A Beginners Guide To Properly Tuning A Piano
What you’ll need:
- A Tuning “hammer” (or tuning Lever). This must be of high quality. Small cheap ones have no leverage and won’t work properly. I once heard a tuning guru once say, “proper tuning starts with a quality lever”.
- A strip of felt known as a “mute strip”
- Download a piano tuning App. I recommend “Pano Tuner” for free from GOOGLE STORE or APPLE MARKET. It’s what most folks use.
- I recommend buying a simple Piano Tuning Kit on Amazon for $20-$30 to start.

Make sure to tune one string at a time. In order to do this, you must place the red felt “mute strip” between the other strings to dampen any sympathetic vibrations like so:

Let’s start with the basics. It greatly helps to already know how basic string tuning works (on a guitar for example).
The basic principal is the when you tighten a string by tightening the lug, peg or post, the string tightens and therefore raises the pitch (the note goes higher).
For piano, tightening the tuning hammer clockwise will raise the pitch and turning the hammer left, or counterclockwise, will lower the pitch. This is the same with every other stringed instruments out there, from guitar to violin to banjo. Tightening a string linearly always raises the pitch, as it becomes more taught (tighter).
A couple notes before you start:
* Tune outside strings first and center one last
* Remove muting felt before tuning
Let’s begin:
1. Reference A (440) on a tuner, app or fork
2. Start 1st interval – go up a 4th to D and listen for interference of harmonic between them
3. Find A Harmonic: (A220) then octave up (A440), then the 5th up (E660), Maj3rd (C#1100), Minor 3rd (E1320)

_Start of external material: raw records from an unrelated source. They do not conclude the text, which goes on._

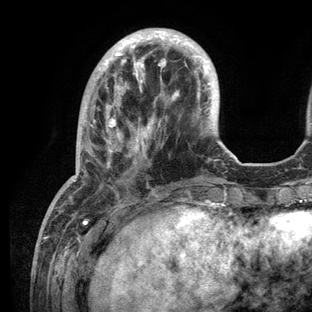
Breast MRI (dynamic contrast-enhanced), one axial slice; position 33 of 136 along the scan axis; cropped to one breast; dynamic contrast-enhanced series, time point 2 of 6 at this slice position (early post-contrast); 3 T; TE 2.8 ms, TR 7.3 ms; 1.2 mm slice thickness; 312 × 312 image matrix, field of view 219 × 219 mm. Female patient.
Annotated regions visible in this slice (semi-automatically segmented with operator editing):
- enhancing-tissue mask used for the functional tumour volume (all voxels passing the contrast-enhancement thresholds inside the analysis volume; usually the tumour): bounding box (x1, y1, x2, y2) in pixels: (52, 31, 232, 209)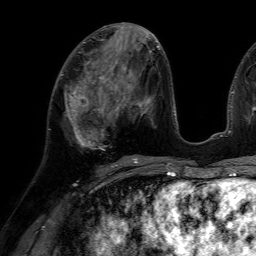
Breast MRI (dynamic contrast-enhanced), one axial slice; position 28 of 64 along the scan axis; cropped to one breast; dynamic contrast-enhanced series, time point 2 of 7 at this slice position (early post-contrast); 1.5 T; TE 4.6 ms, TR 7.2 ms; 2.5 mm slice thickness; 256 × 256 image matrix. Female patient.
Structures marked on this image (semi-automatically segmented with operator editing):
- enhancing-tissue mask used for the functional tumour volume (all voxels passing the contrast-enhancement thresholds inside the analysis volume; usually the tumour): bounding box (x1, y1, x2, y2) in pixels: (67, 77, 116, 150)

4. Find D Harmonics (a 4th above A): D293.6. D587.3 A881 D1174.6 F#1468.3
5. Hold D and A down (open and silent) and strike the next A up.
6. Listen for Beat Rate (Swells produced by interference of similar tones)
7. Go through circle of fifths and tune in that order.
8. After you’ve tunes this single octave, tune the rest of the piano, high and low.